(Dataset):

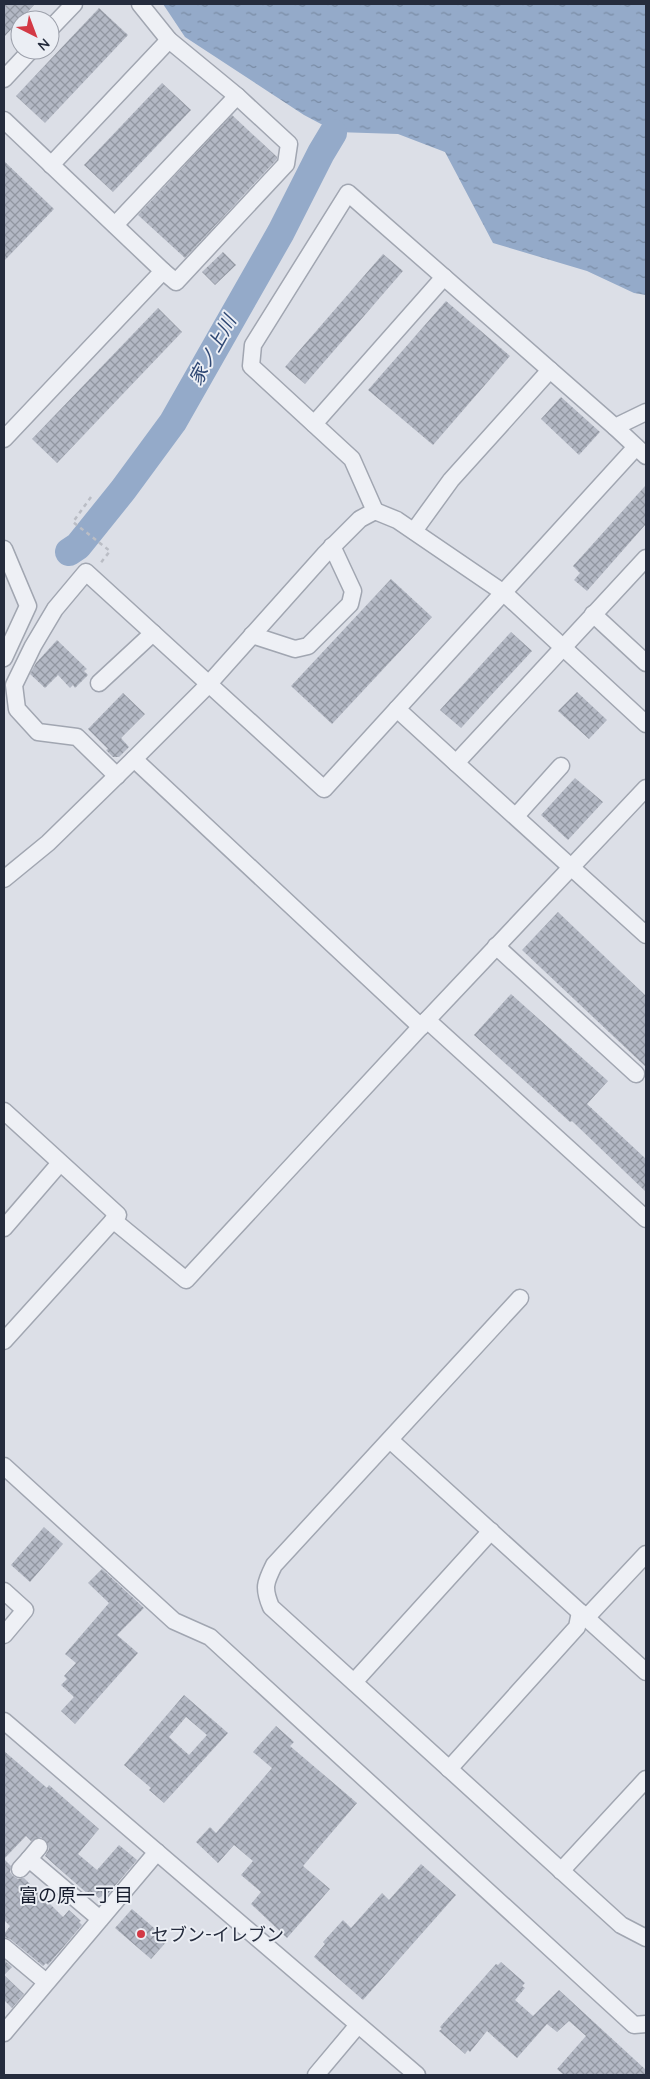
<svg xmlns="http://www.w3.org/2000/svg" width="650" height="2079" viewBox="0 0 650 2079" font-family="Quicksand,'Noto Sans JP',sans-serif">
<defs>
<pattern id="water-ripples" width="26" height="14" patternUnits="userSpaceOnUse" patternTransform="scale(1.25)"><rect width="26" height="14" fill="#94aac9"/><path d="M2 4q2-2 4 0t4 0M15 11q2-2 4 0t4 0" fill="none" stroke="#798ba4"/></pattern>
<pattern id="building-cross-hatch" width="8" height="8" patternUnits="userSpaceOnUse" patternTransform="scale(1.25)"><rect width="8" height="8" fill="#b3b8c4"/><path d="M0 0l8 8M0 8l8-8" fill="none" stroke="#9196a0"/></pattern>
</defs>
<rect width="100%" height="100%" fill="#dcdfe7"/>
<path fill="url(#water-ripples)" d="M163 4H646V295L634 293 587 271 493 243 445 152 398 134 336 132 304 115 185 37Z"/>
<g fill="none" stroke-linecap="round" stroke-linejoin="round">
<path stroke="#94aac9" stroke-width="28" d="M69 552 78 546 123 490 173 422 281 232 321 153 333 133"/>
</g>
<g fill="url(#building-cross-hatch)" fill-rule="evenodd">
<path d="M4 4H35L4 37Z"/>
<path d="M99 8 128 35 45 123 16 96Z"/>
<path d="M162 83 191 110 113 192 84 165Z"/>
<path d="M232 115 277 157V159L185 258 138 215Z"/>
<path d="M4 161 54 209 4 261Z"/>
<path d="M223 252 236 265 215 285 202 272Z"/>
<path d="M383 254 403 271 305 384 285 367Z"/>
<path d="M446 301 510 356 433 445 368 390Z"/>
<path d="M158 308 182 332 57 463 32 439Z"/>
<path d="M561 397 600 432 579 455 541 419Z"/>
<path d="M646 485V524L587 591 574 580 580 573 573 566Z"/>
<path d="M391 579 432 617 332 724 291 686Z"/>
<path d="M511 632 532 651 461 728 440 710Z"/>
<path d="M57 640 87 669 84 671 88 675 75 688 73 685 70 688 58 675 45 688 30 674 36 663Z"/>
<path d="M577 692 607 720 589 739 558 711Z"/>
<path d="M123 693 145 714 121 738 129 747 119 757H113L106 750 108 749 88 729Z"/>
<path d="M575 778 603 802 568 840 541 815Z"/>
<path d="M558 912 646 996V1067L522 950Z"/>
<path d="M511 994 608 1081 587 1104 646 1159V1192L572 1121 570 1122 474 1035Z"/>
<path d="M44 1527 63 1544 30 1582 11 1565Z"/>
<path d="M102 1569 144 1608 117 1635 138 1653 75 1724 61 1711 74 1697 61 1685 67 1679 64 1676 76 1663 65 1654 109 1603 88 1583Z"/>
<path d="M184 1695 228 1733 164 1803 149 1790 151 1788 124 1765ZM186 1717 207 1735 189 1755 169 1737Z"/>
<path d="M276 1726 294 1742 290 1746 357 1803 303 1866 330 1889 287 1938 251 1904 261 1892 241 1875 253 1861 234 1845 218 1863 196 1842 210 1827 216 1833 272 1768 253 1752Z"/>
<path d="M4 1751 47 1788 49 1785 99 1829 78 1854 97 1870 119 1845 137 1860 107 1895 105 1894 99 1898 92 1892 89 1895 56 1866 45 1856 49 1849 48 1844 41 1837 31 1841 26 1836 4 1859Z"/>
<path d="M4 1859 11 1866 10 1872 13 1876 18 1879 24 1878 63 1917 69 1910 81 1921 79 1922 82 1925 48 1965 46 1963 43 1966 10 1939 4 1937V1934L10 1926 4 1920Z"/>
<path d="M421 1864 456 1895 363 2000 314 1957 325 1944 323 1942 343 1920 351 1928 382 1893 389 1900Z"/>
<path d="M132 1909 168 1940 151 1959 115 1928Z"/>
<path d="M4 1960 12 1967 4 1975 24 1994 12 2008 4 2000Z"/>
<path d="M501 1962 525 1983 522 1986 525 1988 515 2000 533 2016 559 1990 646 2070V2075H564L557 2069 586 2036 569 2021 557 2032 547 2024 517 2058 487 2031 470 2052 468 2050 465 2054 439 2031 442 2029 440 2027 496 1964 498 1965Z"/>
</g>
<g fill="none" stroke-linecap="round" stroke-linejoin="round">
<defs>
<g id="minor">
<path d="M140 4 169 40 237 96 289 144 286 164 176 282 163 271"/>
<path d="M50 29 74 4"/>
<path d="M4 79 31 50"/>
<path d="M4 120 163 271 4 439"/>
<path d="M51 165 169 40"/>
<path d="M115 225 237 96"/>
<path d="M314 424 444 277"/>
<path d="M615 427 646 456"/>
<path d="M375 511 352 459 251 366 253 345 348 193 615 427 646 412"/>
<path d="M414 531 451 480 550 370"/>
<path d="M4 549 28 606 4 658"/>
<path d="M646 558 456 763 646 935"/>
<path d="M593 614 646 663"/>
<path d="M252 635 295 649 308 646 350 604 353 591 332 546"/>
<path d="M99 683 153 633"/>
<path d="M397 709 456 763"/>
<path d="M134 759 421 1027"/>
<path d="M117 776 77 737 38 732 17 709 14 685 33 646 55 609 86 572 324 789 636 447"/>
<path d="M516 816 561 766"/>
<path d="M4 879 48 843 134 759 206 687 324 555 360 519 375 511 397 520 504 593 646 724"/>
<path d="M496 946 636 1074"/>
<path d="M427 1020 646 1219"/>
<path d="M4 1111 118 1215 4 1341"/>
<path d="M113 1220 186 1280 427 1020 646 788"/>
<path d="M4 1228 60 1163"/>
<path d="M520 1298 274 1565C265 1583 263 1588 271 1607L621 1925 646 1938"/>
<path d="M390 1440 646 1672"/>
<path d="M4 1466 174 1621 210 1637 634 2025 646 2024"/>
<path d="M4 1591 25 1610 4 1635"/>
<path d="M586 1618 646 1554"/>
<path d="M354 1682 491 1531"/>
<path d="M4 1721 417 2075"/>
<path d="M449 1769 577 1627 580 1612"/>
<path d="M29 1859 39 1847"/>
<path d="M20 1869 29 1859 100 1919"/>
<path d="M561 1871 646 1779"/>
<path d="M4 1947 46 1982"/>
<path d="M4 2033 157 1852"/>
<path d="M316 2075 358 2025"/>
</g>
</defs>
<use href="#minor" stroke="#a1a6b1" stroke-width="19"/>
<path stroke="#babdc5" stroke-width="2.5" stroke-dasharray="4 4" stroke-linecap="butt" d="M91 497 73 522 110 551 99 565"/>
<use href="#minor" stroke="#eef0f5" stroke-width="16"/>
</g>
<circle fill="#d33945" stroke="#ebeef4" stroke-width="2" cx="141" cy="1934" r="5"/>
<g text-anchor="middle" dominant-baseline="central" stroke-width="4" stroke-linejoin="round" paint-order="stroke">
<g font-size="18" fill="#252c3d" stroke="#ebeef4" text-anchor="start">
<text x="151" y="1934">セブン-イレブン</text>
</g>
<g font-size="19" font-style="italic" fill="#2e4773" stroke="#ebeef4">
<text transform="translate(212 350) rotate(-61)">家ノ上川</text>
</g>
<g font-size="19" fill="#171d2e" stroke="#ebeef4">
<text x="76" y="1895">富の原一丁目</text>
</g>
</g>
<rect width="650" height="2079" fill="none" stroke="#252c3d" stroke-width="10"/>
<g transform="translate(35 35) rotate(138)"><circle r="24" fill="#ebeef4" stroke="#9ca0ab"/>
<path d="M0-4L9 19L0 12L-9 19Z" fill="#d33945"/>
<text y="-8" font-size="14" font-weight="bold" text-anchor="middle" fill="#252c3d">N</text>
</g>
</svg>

(Problem details):
Should there be pictures in the data, leave them out and return the rest exactly.

(Task answer):
<svg xmlns="http://www.w3.org/2000/svg" width="650" height="2079" viewBox="0 0 650 2079" font-family="Quicksand,'Noto Sans JP',sans-serif">
<defs>
<pattern id="water-ripples" width="26" height="14" patternUnits="userSpaceOnUse" patternTransform="scale(1.25)"><rect width="26" height="14" fill="#94aac9"/><path d="M2 4q2-2 4 0t4 0M15 11q2-2 4 0t4 0" fill="none" stroke="#798ba4"/></pattern>
<pattern id="building-cross-hatch" width="8" height="8" patternUnits="userSpaceOnUse" patternTransform="scale(1.25)"><rect width="8" height="8" fill="#b3b8c4"/><path d="M0 0l8 8M0 8l8-8" fill="none" stroke="#9196a0"/></pattern>
</defs>
<rect width="100%" height="100%" fill="#dcdfe7"/>
<path fill="url(#water-ripples)" d="M163 4H646V295L634 293 587 271 493 243 445 152 398 134 336 132 304 115 185 37Z"/>
<g fill="none" stroke-linecap="round" stroke-linejoin="round">
<path stroke="#94aac9" stroke-width="28" d="M69 552 78 546 123 490 173 422 281 232 321 153 333 133"/>
</g>
<g fill="url(#building-cross-hatch)" fill-rule="evenodd">
<path d="M4 4H35L4 37Z"/>
<path d="M99 8 128 35 45 123 16 96Z"/>
<path d="M162 83 191 110 113 192 84 165Z"/>
<path d="M232 115 277 157V159L185 258 138 215Z"/>
<path d="M4 161 54 209 4 261Z"/>
<path d="M223 252 236 265 215 285 202 272Z"/>
<path d="M383 254 403 271 305 384 285 367Z"/>
<path d="M446 301 510 356 433 445 368 390Z"/>
<path d="M158 308 182 332 57 463 32 439Z"/>
<path d="M561 397 600 432 579 455 541 419Z"/>
<path d="M646 485V524L587 591 574 580 580 573 573 566Z"/>
<path d="M391 579 432 617 332 724 291 686Z"/>
<path d="M511 632 532 651 461 728 440 710Z"/>
<path d="M57 640 87 669 84 671 88 675 75 688 73 685 70 688 58 675 45 688 30 674 36 663Z"/>
<path d="M577 692 607 720 589 739 558 711Z"/>
<path d="M123 693 145 714 121 738 129 747 119 757H113L106 750 108 749 88 729Z"/>
<path d="M575 778 603 802 568 840 541 815Z"/>
<path d="M558 912 646 996V1067L522 950Z"/>
<path d="M511 994 608 1081 587 1104 646 1159V1192L572 1121 570 1122 474 1035Z"/>
<path d="M44 1527 63 1544 30 1582 11 1565Z"/>
<path d="M102 1569 144 1608 117 1635 138 1653 75 1724 61 1711 74 1697 61 1685 67 1679 64 1676 76 1663 65 1654 109 1603 88 1583Z"/>
<path d="M184 1695 228 1733 164 1803 149 1790 151 1788 124 1765ZM186 1717 207 1735 189 1755 169 1737Z"/>
<path d="M276 1726 294 1742 290 1746 357 1803 303 1866 330 1889 287 1938 251 1904 261 1892 241 1875 253 1861 234 1845 218 1863 196 1842 210 1827 216 1833 272 1768 253 1752Z"/>
<path d="M4 1751 47 1788 49 1785 99 1829 78 1854 97 1870 119 1845 137 1860 107 1895 105 1894 99 1898 92 1892 89 1895 56 1866 45 1856 49 1849 48 1844 41 1837 31 1841 26 1836 4 1859Z"/>
<path d="M4 1859 11 1866 10 1872 13 1876 18 1879 24 1878 63 1917 69 1910 81 1921 79 1922 82 1925 48 1965 46 1963 43 1966 10 1939 4 1937V1934L10 1926 4 1920Z"/>
<path d="M421 1864 456 1895 363 2000 314 1957 325 1944 323 1942 343 1920 351 1928 382 1893 389 1900Z"/>
<path d="M132 1909 168 1940 151 1959 115 1928Z"/>
<path d="M4 1960 12 1967 4 1975 24 1994 12 2008 4 2000Z"/>
<path d="M501 1962 525 1983 522 1986 525 1988 515 2000 533 2016 559 1990 646 2070V2075H564L557 2069 586 2036 569 2021 557 2032 547 2024 517 2058 487 2031 470 2052 468 2050 465 2054 439 2031 442 2029 440 2027 496 1964 498 1965Z"/>
</g>
<g fill="none" stroke-linecap="round" stroke-linejoin="round">
<defs>
<g id="minor">
<path d="M140 4 169 40 237 96 289 144 286 164 176 282 163 271"/>
<path d="M50 29 74 4"/>
<path d="M4 79 31 50"/>
<path d="M4 120 163 271 4 439"/>
<path d="M51 165 169 40"/>
<path d="M115 225 237 96"/>
<path d="M314 424 444 277"/>
<path d="M615 427 646 456"/>
<path d="M375 511 352 459 251 366 253 345 348 193 615 427 646 412"/>
<path d="M414 531 451 480 550 370"/>
<path d="M4 549 28 606 4 658"/>
<path d="M646 558 456 763 646 935"/>
<path d="M593 614 646 663"/>
<path d="M252 635 295 649 308 646 350 604 353 591 332 546"/>
<path d="M99 683 153 633"/>
<path d="M397 709 456 763"/>
<path d="M134 759 421 1027"/>
<path d="M117 776 77 737 38 732 17 709 14 685 33 646 55 609 86 572 324 789 636 447"/>
<path d="M516 816 561 766"/>
<path d="M4 879 48 843 134 759 206 687 324 555 360 519 375 511 397 520 504 593 646 724"/>
<path d="M496 946 636 1074"/>
<path d="M427 1020 646 1219"/>
<path d="M4 1111 118 1215 4 1341"/>
<path d="M113 1220 186 1280 427 1020 646 788"/>
<path d="M4 1228 60 1163"/>
<path d="M520 1298 274 1565C265 1583 263 1588 271 1607L621 1925 646 1938"/>
<path d="M390 1440 646 1672"/>
<path d="M4 1466 174 1621 210 1637 634 2025 646 2024"/>
<path d="M4 1591 25 1610 4 1635"/>
<path d="M586 1618 646 1554"/>
<path d="M354 1682 491 1531"/>
<path d="M4 1721 417 2075"/>
<path d="M449 1769 577 1627 580 1612"/>
<path d="M29 1859 39 1847"/>
<path d="M20 1869 29 1859 100 1919"/>
<path d="M561 1871 646 1779"/>
<path d="M4 1947 46 1982"/>
<path d="M4 2033 157 1852"/>
<path d="M316 2075 358 2025"/>
</g>
</defs>
<use href="#minor" stroke="#a1a6b1" stroke-width="19"/>
<path stroke="#babdc5" stroke-width="2.5" stroke-dasharray="4 4" stroke-linecap="butt" d="M91 497 73 522 110 551 99 565"/>
<use href="#minor" stroke="#eef0f5" stroke-width="16"/>
</g>
<circle fill="#d33945" stroke="#ebeef4" stroke-width="2" cx="141" cy="1934" r="5"/>
<g text-anchor="middle" dominant-baseline="central" stroke-width="4" stroke-linejoin="round" paint-order="stroke">
<g font-size="18" fill="#252c3d" stroke="#ebeef4" text-anchor="start">
<text x="151" y="1934">セブン-イレブン</text>
</g>
<g font-size="19" font-style="italic" fill="#2e4773" stroke="#ebeef4">
<text transform="translate(212 350) rotate(-61)">家ノ上川</text>
</g>
<g font-size="19" fill="#171d2e" stroke="#ebeef4">
<text x="76" y="1895">富の原一丁目</text>
</g>
</g>
<rect width="650" height="2079" fill="none" stroke="#252c3d" stroke-width="10"/>
<g transform="translate(35 35) rotate(138)"><circle r="24" fill="#ebeef4" stroke="#9ca0ab"/>
<path d="M0-4L9 19L0 12L-9 19Z" fill="#d33945"/>
<text y="-8" font-size="14" font-weight="bold" text-anchor="middle" fill="#252c3d">N</text>
</g>
</svg>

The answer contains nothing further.